From Amber Smock, Access Living Director of Advocacy
First, a heads up: this email will address the difficult topics of trauma, gun violence and mental health stigma. Feel free to stop reading or delete this email if you need to.
Yesterday, America was devastated by the news of the mass shooting in Las Vegas, Nevada, at a large outdoor concert. This was the 521st mass shooting in our country in the 477 days since the Pulse shooting in Orlando ( see this link for data ). We at Access Living offer our heartfelt sympathies to the hundreds of victims and thousands of victim's family members. Many of the victims who were shot, and other attendees present, will join our community as newly disabled persons. We also send our warmest wishes for recovery to the many disabled attendees at the concert; traumatic events are made extra traumatic when already coping with a disability.
As disability advocates: we ask that each of you be alert to the tendency in both media and social media to stigmatize people with psychiatric disabilities in these crises. It cannot be said often enough that people with mental health issues are far more likely to be victims than perpetrators of violent crime. We also cannot, as a society, assume that persons who commit mass shootings have psychiatric issues. We cannot allow ourselves the laziness of writing such people off with stigmatizing language like "crazy" or demented. We MUST remain accountable for supporting our community members with mental health issues at this time; we must remind them, and ourselves, that we are loved and that we must keep helping one another.
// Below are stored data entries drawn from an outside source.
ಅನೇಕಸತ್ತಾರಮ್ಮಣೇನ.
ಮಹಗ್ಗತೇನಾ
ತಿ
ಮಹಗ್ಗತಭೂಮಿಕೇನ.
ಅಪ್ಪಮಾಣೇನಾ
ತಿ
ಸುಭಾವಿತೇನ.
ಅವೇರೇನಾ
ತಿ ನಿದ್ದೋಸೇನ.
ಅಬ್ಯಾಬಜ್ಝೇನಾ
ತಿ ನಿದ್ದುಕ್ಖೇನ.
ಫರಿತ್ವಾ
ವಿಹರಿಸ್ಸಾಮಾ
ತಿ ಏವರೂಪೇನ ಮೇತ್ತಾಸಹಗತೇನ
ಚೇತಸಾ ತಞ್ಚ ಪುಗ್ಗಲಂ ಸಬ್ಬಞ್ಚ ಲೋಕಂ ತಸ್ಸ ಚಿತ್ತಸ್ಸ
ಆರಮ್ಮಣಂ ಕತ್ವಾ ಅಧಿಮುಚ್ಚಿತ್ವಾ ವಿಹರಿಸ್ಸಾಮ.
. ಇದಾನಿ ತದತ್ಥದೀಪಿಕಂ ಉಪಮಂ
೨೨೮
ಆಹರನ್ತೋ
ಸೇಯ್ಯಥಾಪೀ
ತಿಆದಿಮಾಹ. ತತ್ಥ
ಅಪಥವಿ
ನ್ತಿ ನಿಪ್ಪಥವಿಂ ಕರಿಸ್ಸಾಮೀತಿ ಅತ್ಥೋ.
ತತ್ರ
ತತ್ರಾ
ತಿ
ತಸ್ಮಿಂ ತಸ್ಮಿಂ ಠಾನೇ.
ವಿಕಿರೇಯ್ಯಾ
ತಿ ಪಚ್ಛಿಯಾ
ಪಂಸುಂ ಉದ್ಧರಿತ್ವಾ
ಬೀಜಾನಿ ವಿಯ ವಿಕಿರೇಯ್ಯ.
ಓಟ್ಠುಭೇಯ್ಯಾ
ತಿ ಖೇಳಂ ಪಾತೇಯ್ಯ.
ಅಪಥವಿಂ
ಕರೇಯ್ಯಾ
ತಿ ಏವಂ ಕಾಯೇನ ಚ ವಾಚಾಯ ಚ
And, we cannot allow terms like "crazy" to be a way of letting perpetrators off the hook for their crimes, because that is a cover for racism, whether you mean it or not.
As social justice advocates: we also ask that you be alert to the media's silence on the pattern of mass shootings being committed by white men, and their characterizations as "lone wolves" without a connection to terrorist networks. As a society, we have a problem with looking at these incidents as "terrorist" or religiously based if committed by persons of color, and turning a blind eye to such possibilities if committed by white men. These biases affect all of us by stigmatizing people of color, people who are Muslim in particular, and perpetuating white privilege that is a major part of allowing these mass shootings to happen without significant intervention to American society as a whole. Say something if you see someone being racist, ableist or sexist.
You can stop the stigma.
You can support your fellow people with disabilities.
You can be part of the change.
Today, check around your community and see who needs support. Many will be calling for ways to stop gun violence. We can fight for an end to the violence, while supporting each other and defeating bias as well.